L’anno che stiamo iniziando, e tutto il tempo che ci è concesso di vivere, è come un giardino che ci viene consegnato, perché lo coltiviamo e lo facciamo fruttificare. Il tempo è la possibilità che ci è data per prenderci cura della nostra casa comune e rendere più umano questo nostro mondo.

Per prendersi cura del creato e delle creature, però, è necessario aver cura del nostro cuore, nutrendolo con il continuo ascolto della parola di Dio.

Maria, che oggi celebriamo Madre di Dio, custodendo «tutto nel cuore» (cfr Lc 2,19), ci insegna proprio ad aver cura della vita interiore, perché è dal cuore che nasce il bene ed è sempre dal cuore che possono uscire «propositi di male» (cfr Mc 7,21ss)

Da quello che dice il vangelo dei pastori, descrivendoli sempre in movimento – «andarono senza indugio, trovarono, riferirono, se ne tornarono glorificando e lodando Dio» (Lc 2,16-17.20) – possiamo anche trarre l’indicazione che per educare il cuore e accogliere la grazia che salva, non dobbiamo cedere alla passività, ma restare in movimento.

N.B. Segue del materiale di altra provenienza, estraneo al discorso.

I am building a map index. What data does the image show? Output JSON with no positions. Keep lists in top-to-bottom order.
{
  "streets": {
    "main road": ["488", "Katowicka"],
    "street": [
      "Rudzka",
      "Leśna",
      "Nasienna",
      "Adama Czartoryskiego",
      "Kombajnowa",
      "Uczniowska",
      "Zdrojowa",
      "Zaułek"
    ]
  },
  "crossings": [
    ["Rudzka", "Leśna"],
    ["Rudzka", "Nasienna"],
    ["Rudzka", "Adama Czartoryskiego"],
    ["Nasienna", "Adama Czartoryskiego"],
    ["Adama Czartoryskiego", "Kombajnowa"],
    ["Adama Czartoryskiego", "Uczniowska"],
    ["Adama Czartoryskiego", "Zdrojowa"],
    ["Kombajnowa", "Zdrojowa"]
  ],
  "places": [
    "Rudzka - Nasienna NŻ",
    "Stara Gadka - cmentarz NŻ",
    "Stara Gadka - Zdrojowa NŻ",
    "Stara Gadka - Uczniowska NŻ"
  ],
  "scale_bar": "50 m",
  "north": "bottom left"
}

Le tre vie che, nel suo messaggio per la 55à Giornata Mondiale della Pace, Papa Francesco indica per la costruzione di una pace duratura, mi pare possano essere assunte anche come modalità per prendersi cura del nostro cuore, oltre che per prendersi cura delle persone, del mondo e del creato.

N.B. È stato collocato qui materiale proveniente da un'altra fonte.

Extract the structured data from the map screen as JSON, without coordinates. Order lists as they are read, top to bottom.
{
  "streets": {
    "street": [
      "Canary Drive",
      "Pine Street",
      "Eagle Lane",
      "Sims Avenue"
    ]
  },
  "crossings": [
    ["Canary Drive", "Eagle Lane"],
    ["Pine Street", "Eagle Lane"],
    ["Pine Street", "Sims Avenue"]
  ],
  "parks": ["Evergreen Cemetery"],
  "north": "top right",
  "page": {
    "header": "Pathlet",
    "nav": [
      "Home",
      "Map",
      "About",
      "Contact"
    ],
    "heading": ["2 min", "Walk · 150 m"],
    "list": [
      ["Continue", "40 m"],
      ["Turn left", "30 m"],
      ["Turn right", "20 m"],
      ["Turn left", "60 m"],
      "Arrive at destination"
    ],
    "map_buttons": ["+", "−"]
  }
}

Tre elementi imprescindibili, come dice lo stesso papa Francesco, per dare vita a un patto sociale: «il dialogo tra le generazioni, quale base per la realizzazione di progetti condivisi. L’educazione, come fattore di libertà, responsabilità e sviluppo. Il lavoro, per la piena realizzazione della dignità umana» (1).

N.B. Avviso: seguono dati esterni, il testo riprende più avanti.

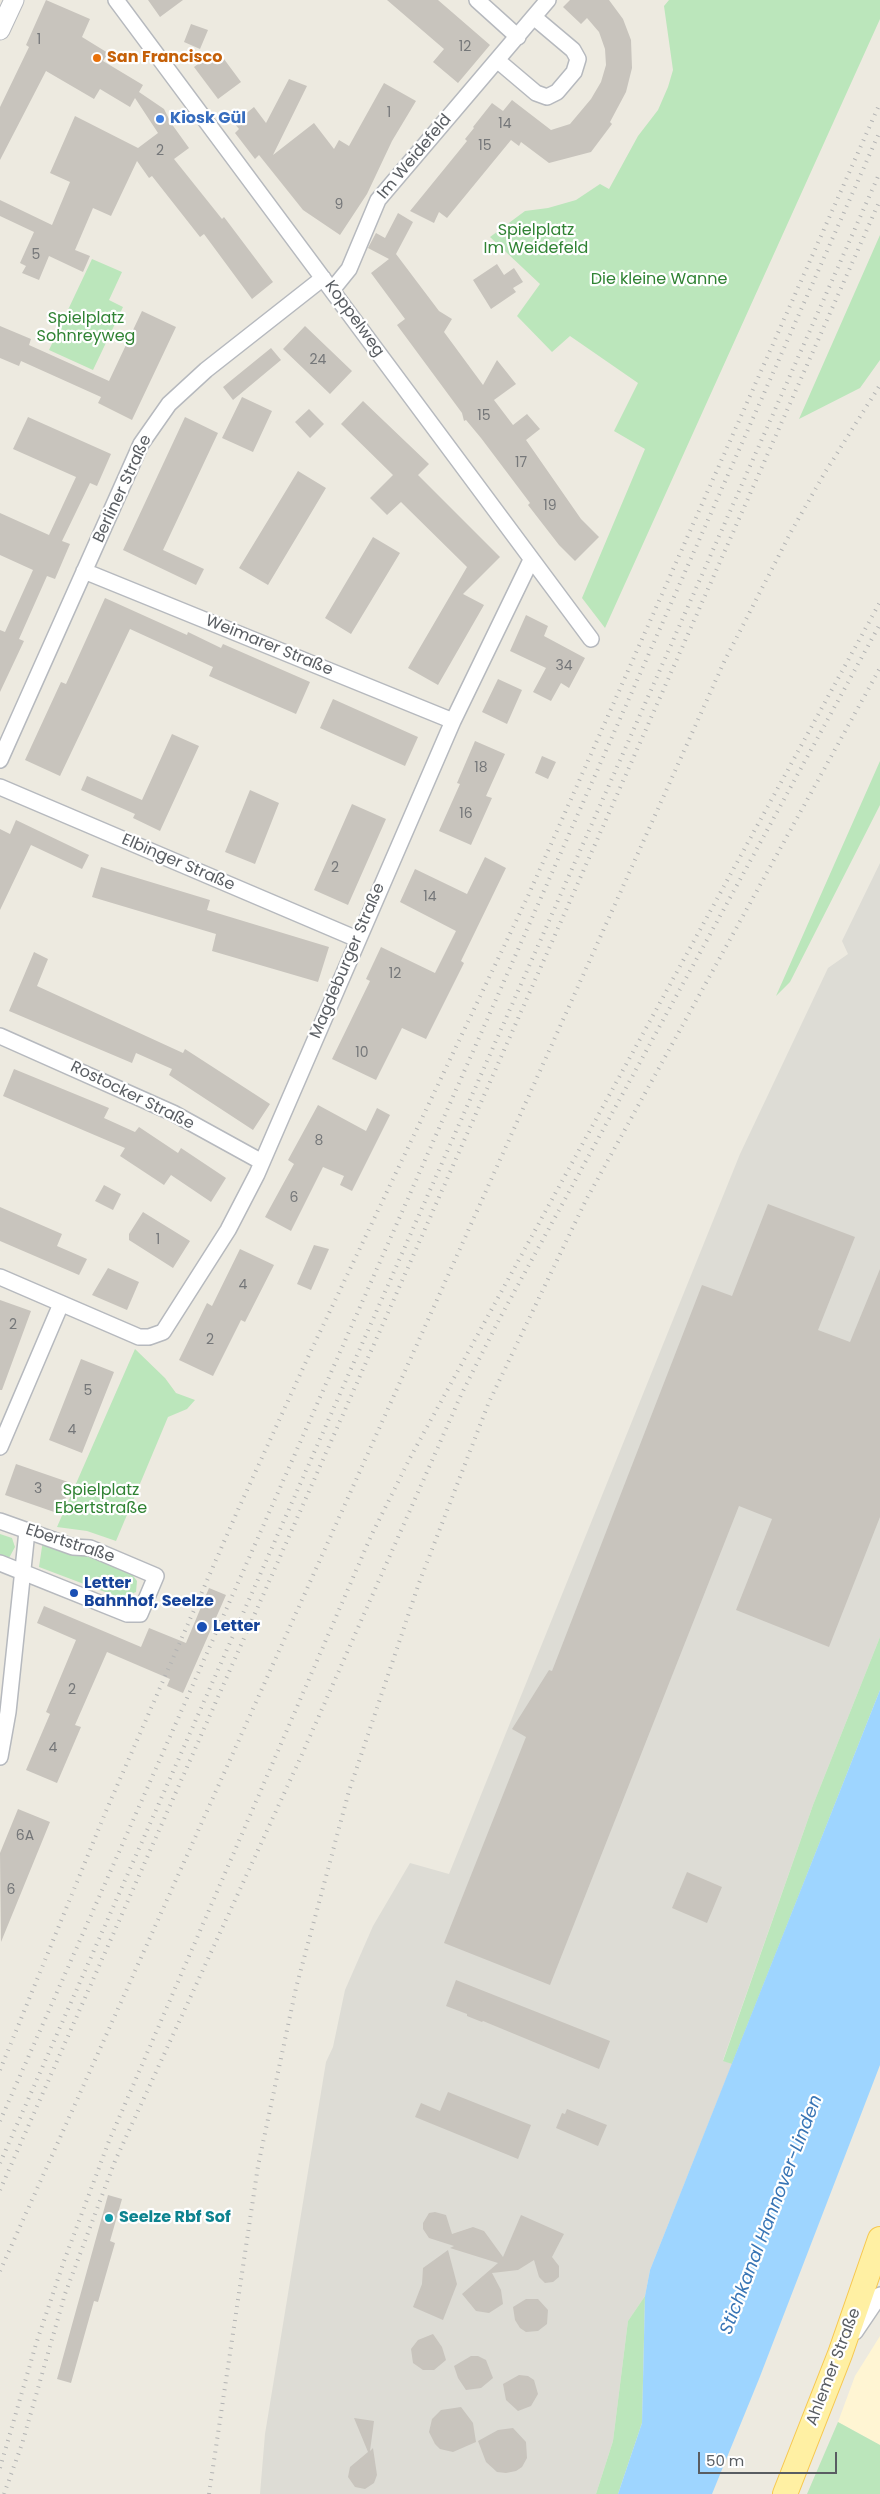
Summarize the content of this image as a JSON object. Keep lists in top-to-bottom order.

All’inizio del nuovo anno, invochiamo dal Signore la disposizione all’ascolto di persone e situazioni. L’ascolto libera dalla prigione dell’autoreferenzialià, aiuta ad allargare gli orizzonti della mente e del cuore ed è condizione indispensabile per affrontare le sfide che ci stanno davanti, senza paura di lasciare alle spalle vecchi schemi e vecchie abitudini, per seguire le tre vie indicate dal Papa e per costruire insieme le risposte più idonee a rendere la nostra comunità e la nostra città più equa e fraterna, capace di prendersi cura di chi la abita e di chi la frequenta.

Maria, Madre di Cristo e madre della chiesa, interceda per noi!